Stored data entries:
┄┄┄┄┄┄┄┄┄┄┄┄┄┄┄┄┄┄┄┄

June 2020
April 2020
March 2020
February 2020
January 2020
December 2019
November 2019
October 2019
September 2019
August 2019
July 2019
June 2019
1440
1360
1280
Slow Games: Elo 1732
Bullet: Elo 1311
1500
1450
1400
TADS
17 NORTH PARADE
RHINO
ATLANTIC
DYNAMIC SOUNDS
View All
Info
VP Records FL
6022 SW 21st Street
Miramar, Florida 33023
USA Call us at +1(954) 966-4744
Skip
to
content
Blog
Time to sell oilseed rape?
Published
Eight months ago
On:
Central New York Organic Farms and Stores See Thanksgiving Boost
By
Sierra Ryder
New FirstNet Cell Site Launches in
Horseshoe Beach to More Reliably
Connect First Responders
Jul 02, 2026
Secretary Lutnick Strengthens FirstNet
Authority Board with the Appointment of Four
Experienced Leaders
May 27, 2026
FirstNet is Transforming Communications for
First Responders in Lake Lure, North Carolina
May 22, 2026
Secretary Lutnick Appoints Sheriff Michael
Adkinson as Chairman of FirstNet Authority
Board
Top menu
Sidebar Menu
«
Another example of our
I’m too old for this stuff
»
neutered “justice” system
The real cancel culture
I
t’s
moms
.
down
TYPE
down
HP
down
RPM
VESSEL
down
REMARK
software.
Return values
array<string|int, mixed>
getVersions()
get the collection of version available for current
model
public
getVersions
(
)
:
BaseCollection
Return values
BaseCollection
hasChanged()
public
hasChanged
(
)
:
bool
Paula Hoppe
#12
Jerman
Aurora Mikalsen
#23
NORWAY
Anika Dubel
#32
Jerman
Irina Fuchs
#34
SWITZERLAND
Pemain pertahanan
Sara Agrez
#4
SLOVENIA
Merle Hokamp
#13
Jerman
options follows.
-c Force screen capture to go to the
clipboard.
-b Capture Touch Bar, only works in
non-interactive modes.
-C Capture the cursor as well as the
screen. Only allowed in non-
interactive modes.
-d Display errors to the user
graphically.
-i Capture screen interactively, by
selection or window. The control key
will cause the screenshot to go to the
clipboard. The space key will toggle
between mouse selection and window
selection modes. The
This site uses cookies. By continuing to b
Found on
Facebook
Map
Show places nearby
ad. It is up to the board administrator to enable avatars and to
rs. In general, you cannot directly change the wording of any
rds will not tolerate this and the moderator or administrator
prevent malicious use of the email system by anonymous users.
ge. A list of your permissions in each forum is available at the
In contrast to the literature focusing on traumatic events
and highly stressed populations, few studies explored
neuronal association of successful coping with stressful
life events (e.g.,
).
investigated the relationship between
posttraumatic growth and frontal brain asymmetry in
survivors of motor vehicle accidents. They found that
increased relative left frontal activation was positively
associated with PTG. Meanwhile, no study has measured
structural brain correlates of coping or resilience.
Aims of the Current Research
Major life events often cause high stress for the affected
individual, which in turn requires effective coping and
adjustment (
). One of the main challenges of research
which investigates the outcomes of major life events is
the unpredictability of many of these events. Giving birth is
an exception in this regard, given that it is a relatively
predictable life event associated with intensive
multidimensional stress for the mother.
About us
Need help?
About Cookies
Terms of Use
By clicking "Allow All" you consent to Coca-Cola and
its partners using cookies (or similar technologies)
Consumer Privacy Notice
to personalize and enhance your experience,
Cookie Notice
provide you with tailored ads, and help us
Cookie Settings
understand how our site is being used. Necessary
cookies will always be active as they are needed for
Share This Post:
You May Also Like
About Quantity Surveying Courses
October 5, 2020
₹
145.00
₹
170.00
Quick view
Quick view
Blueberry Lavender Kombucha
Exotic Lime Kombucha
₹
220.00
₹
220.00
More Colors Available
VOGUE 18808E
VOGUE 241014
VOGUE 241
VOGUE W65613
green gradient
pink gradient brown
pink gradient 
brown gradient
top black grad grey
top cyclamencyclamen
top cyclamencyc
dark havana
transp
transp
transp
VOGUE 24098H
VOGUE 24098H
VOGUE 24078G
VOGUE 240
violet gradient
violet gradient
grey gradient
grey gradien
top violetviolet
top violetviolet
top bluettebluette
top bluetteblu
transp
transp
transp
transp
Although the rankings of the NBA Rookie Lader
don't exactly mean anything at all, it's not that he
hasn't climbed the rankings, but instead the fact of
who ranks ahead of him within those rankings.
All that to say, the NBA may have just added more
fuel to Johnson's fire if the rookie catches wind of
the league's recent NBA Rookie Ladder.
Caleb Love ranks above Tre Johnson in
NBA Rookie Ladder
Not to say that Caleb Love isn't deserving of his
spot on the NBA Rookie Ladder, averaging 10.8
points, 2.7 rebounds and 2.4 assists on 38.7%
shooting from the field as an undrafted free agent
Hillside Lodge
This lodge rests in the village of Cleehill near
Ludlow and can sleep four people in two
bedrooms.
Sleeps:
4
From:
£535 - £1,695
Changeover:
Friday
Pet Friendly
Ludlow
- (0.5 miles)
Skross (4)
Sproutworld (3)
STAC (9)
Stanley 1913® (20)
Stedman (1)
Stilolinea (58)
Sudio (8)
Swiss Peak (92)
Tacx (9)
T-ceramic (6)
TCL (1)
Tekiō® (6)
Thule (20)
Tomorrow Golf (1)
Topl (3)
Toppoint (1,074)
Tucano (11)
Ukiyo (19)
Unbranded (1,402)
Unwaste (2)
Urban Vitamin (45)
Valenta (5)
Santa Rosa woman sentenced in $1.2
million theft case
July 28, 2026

┄┄┄┄┄┄┄┄┄┄┄┄┄┄┄┄┄┄┄┄

Problem — To complete this exercise, set down every line above exactly once more.

Result below —
June 2020
April 2020
March 2020
February 2020
January 2020
December 2019
November 2019
October 2019
September 2019
August 2019
July 2019
June 2019
1440
1360
1280
Slow Games: Elo 1732
Bullet: Elo 1311
1500
1450
1400
TADS
17 NORTH PARADE
RHINO
ATLANTIC
DYNAMIC SOUNDS
View All
Info
VP Records FL
6022 SW 21st Street
Miramar, Florida 33023
USA Call us at +1(954) 966-4744
Skip
to
content
Blog
Time to sell oilseed rape?
Published
Eight months ago
On:
Central New York Organic Farms and Stores See Thanksgiving Boost
By
Sierra Ryder
New FirstNet Cell Site Launches in
Horseshoe Beach to More Reliably
Connect First Responders
Jul 02, 2026
Secretary Lutnick Strengthens FirstNet
Authority Board with the Appointment of Four
Experienced Leaders
May 27, 2026
FirstNet is Transforming Communications for
First Responders in Lake Lure, North Carolina
May 22, 2026
Secretary Lutnick Appoints Sheriff Michael
Adkinson as Chairman of FirstNet Authority
Board
Top menu
Sidebar Menu
«
Another example of our
I’m too old for this stuff
»
neutered “justice” system
The real cancel culture
I
t’s
moms
.
down
TYPE
down
HP
down
RPM
VESSEL
down
REMARK
software.
Return values
array<string|int, mixed>
getVersions()
get the collection of version available for current
model
public
getVersions
(
)
:
BaseCollection
Return values
BaseCollection
hasChanged()
public
hasChanged
(
)
:
bool
Paula Hoppe
#12
Jerman
Aurora Mikalsen
#23
NORWAY
Anika Dubel
#32
Jerman
Irina Fuchs
#34
SWITZERLAND
Pemain pertahanan
Sara Agrez
#4
SLOVENIA
Merle Hokamp
#13
Jerman
options follows.
-c Force screen capture to go to the
clipboard.
-b Capture Touch Bar, only works in
non-interactive modes.
-C Capture the cursor as well as the
screen. Only allowed in non-
interactive modes.
-d Display errors to the user
graphically.
-i Capture screen interactively, by
selection or window. The control key
will cause the screenshot to go to the
clipboard. The space key will toggle
between mouse selection and window
selection modes. The
This site uses cookies. By continuing to b
Found on
Facebook
Map
Show places nearby
ad. It is up to the board administrator to enable avatars and to
rs. In general, you cannot directly change the wording of any
rds will not tolerate this and the moderator or administrator
prevent malicious use of the email system by anonymous users.
ge. A list of your permissions in each forum is available at the
In contrast to the literature focusing on traumatic events
and highly stressed populations, few studies explored
neuronal association of successful coping with stressful
life events (e.g.,
).
investigated the relationship between
posttraumatic growth and frontal brain asymmetry in
survivors of motor vehicle accidents. They found that
increased relative left frontal activation was positively
associated with PTG. Meanwhile, no study has measured
structural brain correlates of coping or resilience.
Aims of the Current Research
Major life events often cause high stress for the affected
individual, which in turn requires effective coping and
adjustment (
). One of the main challenges of research
which investigates the outcomes of major life events is
the unpredictability of many of these events. Giving birth is
an exception in this regard, given that it is a relatively
predictable life event associated with intensive
multidimensional stress for the mother.
About us
Need help?
About Cookies
Terms of Use
By clicking "Allow All" you consent to Coca-Cola and
its partners using cookies (or similar technologies)
Consumer Privacy Notice
to personalize and enhance your experience,
Cookie Notice
provide you with tailored ads, and help us
Cookie Settings
understand how our site is being used. Necessary
cookies will always be active as they are needed for
Share This Post:
You May Also Like
About Quantity Surveying Courses
October 5, 2020
₹
145.00
₹
170.00
Quick view
Quick view
Blueberry Lavender Kombucha
Exotic Lime Kombucha
₹
220.00
₹
220.00
More Colors Available
VOGUE 18808E
VOGUE 241014
VOGUE 241
VOGUE W65613
green gradient
pink gradient brown
pink gradient 
brown gradient
top black grad grey
top cyclamencyclamen
top cyclamencyc
dark havana
transp
transp
transp
VOGUE 24098H
VOGUE 24098H
VOGUE 24078G
VOGUE 240
violet gradient
violet gradient
grey gradient
grey gradien
top violetviolet
top violetviolet
top bluettebluette
top bluetteblu
transp
transp
transp
transp
Although the rankings of the NBA Rookie Lader
don't exactly mean anything at all, it's not that he
hasn't climbed the rankings, but instead the fact of
who ranks ahead of him within those rankings.
All that to say, the NBA may have just added more
fuel to Johnson's fire if the rookie catches wind of
the league's recent NBA Rookie Ladder.
Caleb Love ranks above Tre Johnson in
NBA Rookie Ladder
Not to say that Caleb Love isn't deserving of his
spot on the NBA Rookie Ladder, averaging 10.8
points, 2.7 rebounds and 2.4 assists on 38.7%
shooting from the field as an undrafted free agent
Hillside Lodge
This lodge rests in the village of Cleehill near
Ludlow and can sleep four people in two
bedrooms.
Sleeps:
4
From:
£535 - £1,695
Changeover:
Friday
Pet Friendly
Ludlow
- (0.5 miles)
Skross (4)
Sproutworld (3)
STAC (9)
Stanley 1913® (20)
Stedman (1)
Stilolinea (58)
Sudio (8)
Swiss Peak (92)
Tacx (9)
T-ceramic (6)
TCL (1)
Tekiō® (6)
Thule (20)
Tomorrow Golf (1)
Topl (3)
Toppoint (1,074)
Tucano (11)
Ukiyo (19)
Unbranded (1,402)
Unwaste (2)
Urban Vitamin (45)
Valenta (5)
Santa Rosa woman sentenced in $1.2
million theft case
July 28, 2026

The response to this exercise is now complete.